Thinking more about it, I'm wondering if the interaction effect of the batches is necessary.  Assuming we aren't using it, the design allows us to estimate the effects of the factors while quantifying the variation of incubator and day.

 

 

Phil_Kay
Staff

Re: How to account for two fixed size random noise factors in one experiment

This is really interesting. You effectively have "nested" blocking factors.

 

Having said that, I think you can just keep it simple. Here is something that you can try...

 

Use Custom Design to create a 32-run RSM design for 5 continuous factors and an 8-level blocking factor (4 runs per block) for incubator. This will ensure that the blocks are minimally correlated with the effects that you really care about.

 

Then just run blocks 1-4 on day 1 in incubators 1-4. Then run blocks 5-8 on day 2 in incubators 1-4. You can manually add Day and Incubator columns to your data table in case you need to use it later. 

 

Once you have collected that data you can fit the RSM model for the 5 factors plus a random effect for the blocks.
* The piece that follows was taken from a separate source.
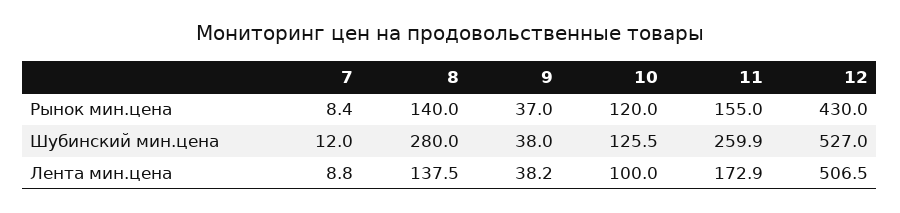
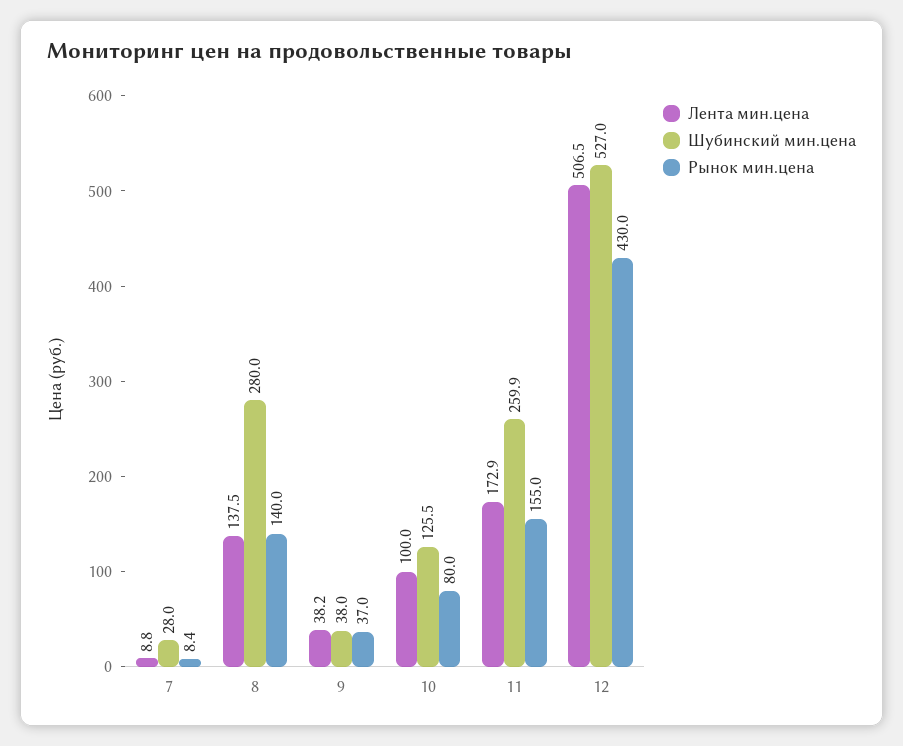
Рынок мин.цена, 10: 120 -> 80
Шубинский мин.цена, 7: 12 -> 28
The advantage of using a random effect is that it does not consume all the degrees of freedom that a fixed factor effect does.

 

Phil_Kay_0-1623057619025.png

 

Now you could get fancy and fit the RSM model for 5 factors plus a random effect for Day and a random effect for Incubator nested within Day. Strictly speaking that is probably a more appropriate model.

 

Phil_Kay_1-1623057877747.png

 

However, I think this is probably overkill. I doubt that it will make any important difference to your conclusions. The simple model with a random effect for block should be able to adequately capture all the variance due to differences between incubators and days.

 

I have attached an example design with the 2 models saved. The Y response is just random.

 

I hope this helps.

 

Phil

Phil_Kay
Staff

Re: How to account for two fixed size random noise factors in one experiment

Just to repeat: while there are different approaches that you might take for analysis, the important thing in the design step is to include the blocking factor that will give you the 8 blocks of 4 runs.